- _Texto para leitura_
O ENSINO DA FILOLOGIA ROMÂNICA EM SERGIPE
ALGUMAS CONSIDERAÇÕES
TEÓRICO-METODOLÓGICAS

Stefania Buonamassa (UNIT e UFS)

Mais do que uma pesquisa, este trabalho é uma reflexão e um convite ao debate acerca das condições de ensino da Filologia Românica e História da Língua Portuguesa em Sergipe. O cenário atual conta com a oferta de cursos de Letras em três instituições, junto às quais, procurou-se analisar a questão do ensino das disciplinas em tela, haja vista a sua peculiaridade em termos da necessidade de conhecimentos complementares, porém essenciais para uma visão suficientemente abrangente da história da ou das línguas. Assim, com o objetivo de investigar esse quadro, e movidos por uma inquietação profissional e pessoal, foi possível pôr em evidência a relação entre a visão de mundo, culturalmente falando, do estudante de Letras da atualidade e a dificuldade por este experimentada ao lidar de forma mais consciente e profunda com estas e outras disciplinas de seu currículo. Espera-se que essas reflexões gerem um debate salutar e possam servir de ponto de partida para uma renovação do modo de pensar o aprendizado da Filologia, tanto no Estado quanto nas demais regiões nas quais se dão essas mesmas características.

INTRODUÇÃO

Após as determinações governamentais acerca da situação dos professores, no nosso caso, de Língua Portuguesa, Redação e Literatura, que devem, até 2007, completar ou obter suas licenciaturas para regularizar o exercício da profissão, assistiu-se, em relação ao Estado de Sergipe, objeto da nossa pesquisa, a um crescimento significativo do número dos alunos dos cursos de Letras assim como do número de Instituições de Ensino Superior que oferecem tais licenciaturas.

Hoje, o Estado de Sergipe oferece cursos de Licenciatura em Letras, com várias habilitações, na capital do Estado, Aracaju, e várias cidades do interior, mantidos tanto pela Universidade Federal de Sergipe quanto por Instituições Privadas de Ensino Superior. A ampliação da demanda correspondeu assim a um aumento considerável da oferta; no entanto, o professor universitário que enfrente hoje, no Estado, a tarefa de ministrar determinadas disciplinas, irá deparar-se com uma realidade heterogênea e, não poucas vezes, problemática.

- _Extrato de dados_

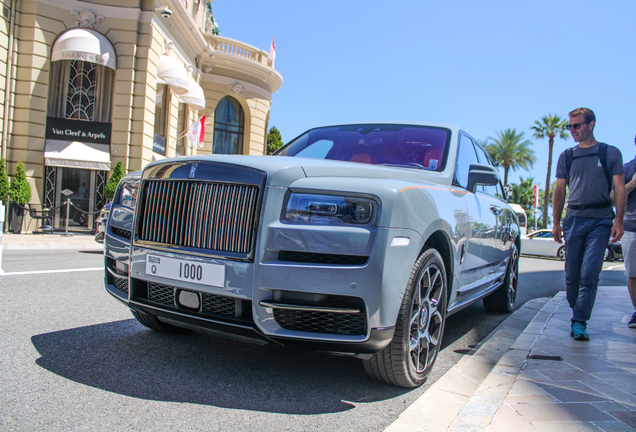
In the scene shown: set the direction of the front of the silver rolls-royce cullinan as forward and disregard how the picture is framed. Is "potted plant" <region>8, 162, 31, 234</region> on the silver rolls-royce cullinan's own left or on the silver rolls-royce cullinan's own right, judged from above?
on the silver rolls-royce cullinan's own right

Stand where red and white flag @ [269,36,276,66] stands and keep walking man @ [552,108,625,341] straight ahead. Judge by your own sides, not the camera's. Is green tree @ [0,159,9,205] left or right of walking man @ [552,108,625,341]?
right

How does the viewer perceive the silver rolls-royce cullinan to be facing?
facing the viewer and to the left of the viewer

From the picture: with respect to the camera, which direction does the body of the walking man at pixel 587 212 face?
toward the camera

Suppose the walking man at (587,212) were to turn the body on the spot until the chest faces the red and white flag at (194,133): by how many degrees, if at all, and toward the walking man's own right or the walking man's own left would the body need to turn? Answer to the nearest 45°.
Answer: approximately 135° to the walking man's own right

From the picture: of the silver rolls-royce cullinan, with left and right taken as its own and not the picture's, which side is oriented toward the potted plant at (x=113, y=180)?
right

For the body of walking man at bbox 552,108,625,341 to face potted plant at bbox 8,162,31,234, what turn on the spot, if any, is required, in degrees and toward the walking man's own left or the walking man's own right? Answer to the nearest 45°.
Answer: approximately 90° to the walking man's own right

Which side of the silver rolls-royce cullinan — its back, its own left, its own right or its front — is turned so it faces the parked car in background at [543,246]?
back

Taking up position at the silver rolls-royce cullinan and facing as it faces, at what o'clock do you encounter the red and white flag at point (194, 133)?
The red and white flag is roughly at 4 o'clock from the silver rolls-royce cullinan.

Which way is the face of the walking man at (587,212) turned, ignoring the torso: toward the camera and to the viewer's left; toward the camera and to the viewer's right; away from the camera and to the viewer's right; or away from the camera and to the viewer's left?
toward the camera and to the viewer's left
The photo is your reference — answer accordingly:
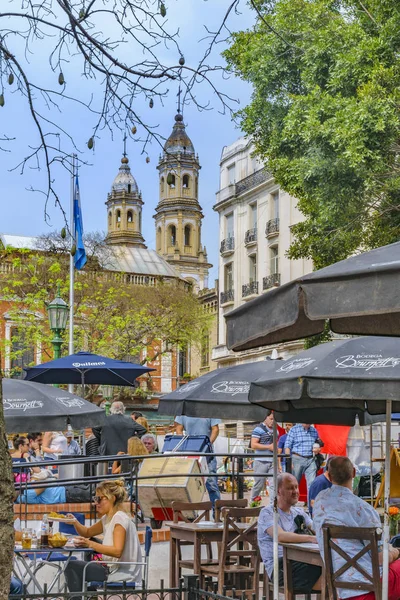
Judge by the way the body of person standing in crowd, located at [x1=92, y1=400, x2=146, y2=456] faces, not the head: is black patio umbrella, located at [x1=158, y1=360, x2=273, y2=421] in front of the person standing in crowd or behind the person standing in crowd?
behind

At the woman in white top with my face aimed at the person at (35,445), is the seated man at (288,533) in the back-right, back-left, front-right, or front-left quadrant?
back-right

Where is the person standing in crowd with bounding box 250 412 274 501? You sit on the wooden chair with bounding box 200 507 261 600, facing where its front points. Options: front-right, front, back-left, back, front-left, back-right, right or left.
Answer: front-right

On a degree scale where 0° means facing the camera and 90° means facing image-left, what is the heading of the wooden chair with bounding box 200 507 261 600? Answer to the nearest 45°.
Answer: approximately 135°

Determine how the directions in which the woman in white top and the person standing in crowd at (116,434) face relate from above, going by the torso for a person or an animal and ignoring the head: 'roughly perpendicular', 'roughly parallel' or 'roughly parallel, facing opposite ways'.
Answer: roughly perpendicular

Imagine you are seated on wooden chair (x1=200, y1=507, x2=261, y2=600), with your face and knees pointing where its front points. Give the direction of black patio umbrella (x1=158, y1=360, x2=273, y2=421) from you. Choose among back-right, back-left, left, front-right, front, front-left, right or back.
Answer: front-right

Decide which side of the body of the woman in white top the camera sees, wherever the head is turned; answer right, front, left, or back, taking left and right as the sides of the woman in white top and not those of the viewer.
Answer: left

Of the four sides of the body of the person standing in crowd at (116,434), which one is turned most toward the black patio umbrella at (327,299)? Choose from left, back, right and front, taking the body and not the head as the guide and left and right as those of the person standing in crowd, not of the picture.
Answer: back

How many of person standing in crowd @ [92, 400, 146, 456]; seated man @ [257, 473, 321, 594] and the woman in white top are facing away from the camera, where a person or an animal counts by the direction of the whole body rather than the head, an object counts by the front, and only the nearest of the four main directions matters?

- _Tarefas e exercícios_
1) Reescreva o trecho do texto sobre a Filologia Românica em Sergipe que vai de "Hoje, o Estado" até "poucas vezes, problemática.", inclusive, substituindo "professor universitário" por "docente universitário".
2) Segundo o texto sobre a Filologia Românica em Sergipe, em quantas instituições há oferta de cursos de Letras no estado?
3) Prossiga com o texto sobre o ensino da Filologia Românica em Sergipe a partir do ponto em que ele termina.

- _Respostas numeradas_
1)
Hoje, o Estado de Sergipe oferece cursos de Licenciatura em Letras, com várias habilitações, na capital do Estado, Aracaju, e várias cidades do interior, mantidos tanto pela Universidade Federal de Sergipe quanto por Instituições Privadas de Ensino Superior. A ampliação da demanda correspondeu assim a um aumento considerável da oferta; no entanto, o docente universitário que enfrente hoje, no Estado, a tarefa de ministrar determinadas disciplinas, irá deparar-se com uma realidade heterogênea e, não poucas vezes, problemática.

2) Em três instituições.

3)
Diante desse quadro, faz-se necessário encontrar soluções adequadas e passíveis de implementação para que o estudo das ditas disciplinas históricas não se torne um mero cumprimento de créditos, e sim venha a acrescentar ao currículo do licenciado conhecimentos específicos que lhe permitam atuar com mais consciência em sala de aula.

OS CURSOS DE LETRAS, HOJE, EM SERGIPE

Como esboçado na introdução, é bastante variada a oferta de cursos de Licenciatura em Letras no Estado de Sergipe.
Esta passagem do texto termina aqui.